Health, lies and videotape

Promoting dialogue about medical science is one of the Academy’s key objectives. We believe it is vital to engage the public in conversation about emerging medical research, and we encourage our Fellows to seize every opportunity to discuss their work with a diverse range of audiences.

One rainy evening in May, more than fifty members of the public made their way to the Academy for a film screening quite unlike anything you’d find in the local cinema.

The occasion was “Health, lies and videotape”, a short journey through the history of public health advice films throughout the twentieth century.

The films, taken from the Wellcome Collection archive, were originally shown in cinemas and on television to provide guidance on the main health issues of the day. The evening’s programme stretched from the early 1940s right through to the end of the 1970s, tackling everything from obesity and teenage smoking to vaccinations.
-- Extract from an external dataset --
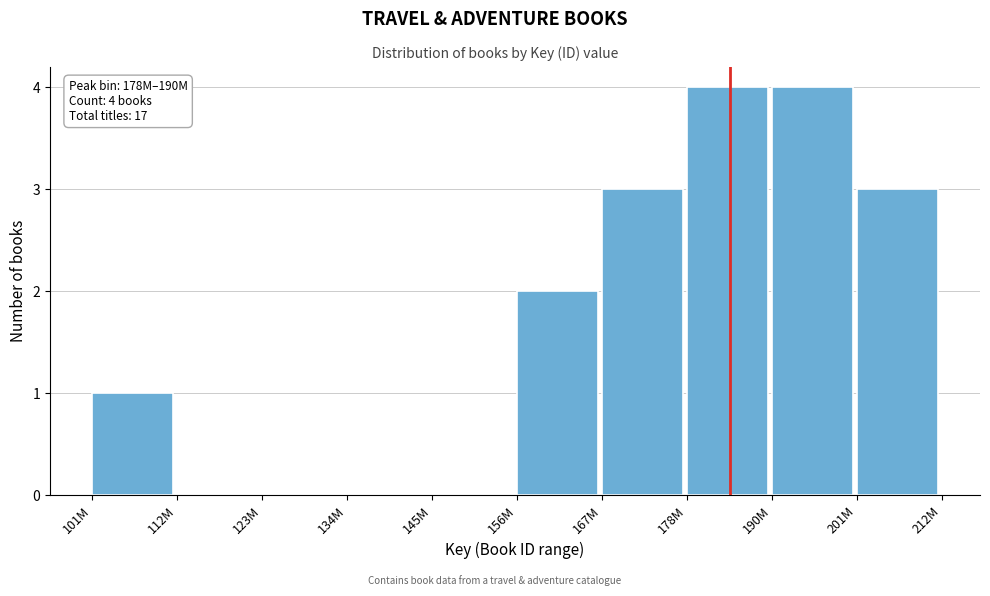

Reading left to right, list all the values displayed in this chart.

101M=1	112M=0	123M=0	134M=0	145M=0	156M=2	167M=3	178M=4	190M=4	201M=3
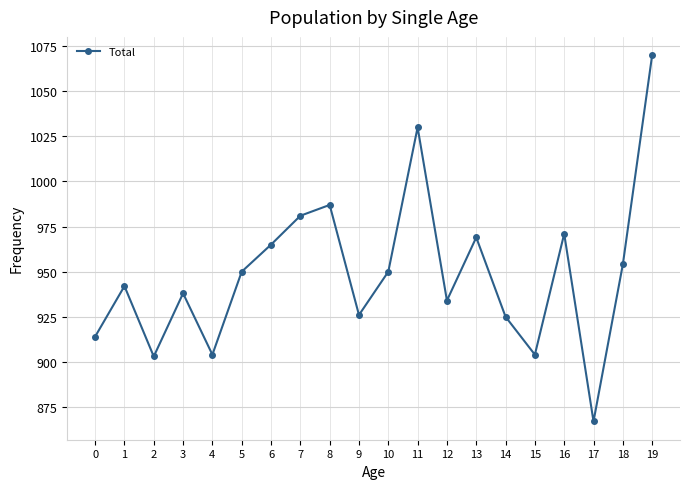

What is the minimum value shown in the chart?

867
The aim of the screening was to encourage dialogue between medical experts and the public about the portrayal of risk when communicating health advice and the changing approaches to healthcare over the last century, as well as to discuss current medical research in a broad range of fields.

The evening featured a panel of experts including Professor Sir Steve O’Rahilly FRS FMedSci, Professor Maria Zambon FMedSci and Professor Virginia Berridge, who commented on the health advice offered in the films and how messages have changed in light of current research.

The event was held in collaboration with Science London, a local branch of the British Science Association. It was chaired by Dr Steve Cross, Head of Public Engagement at UCL and founder of many science-themed public events, including Bright Club and Science Showoff.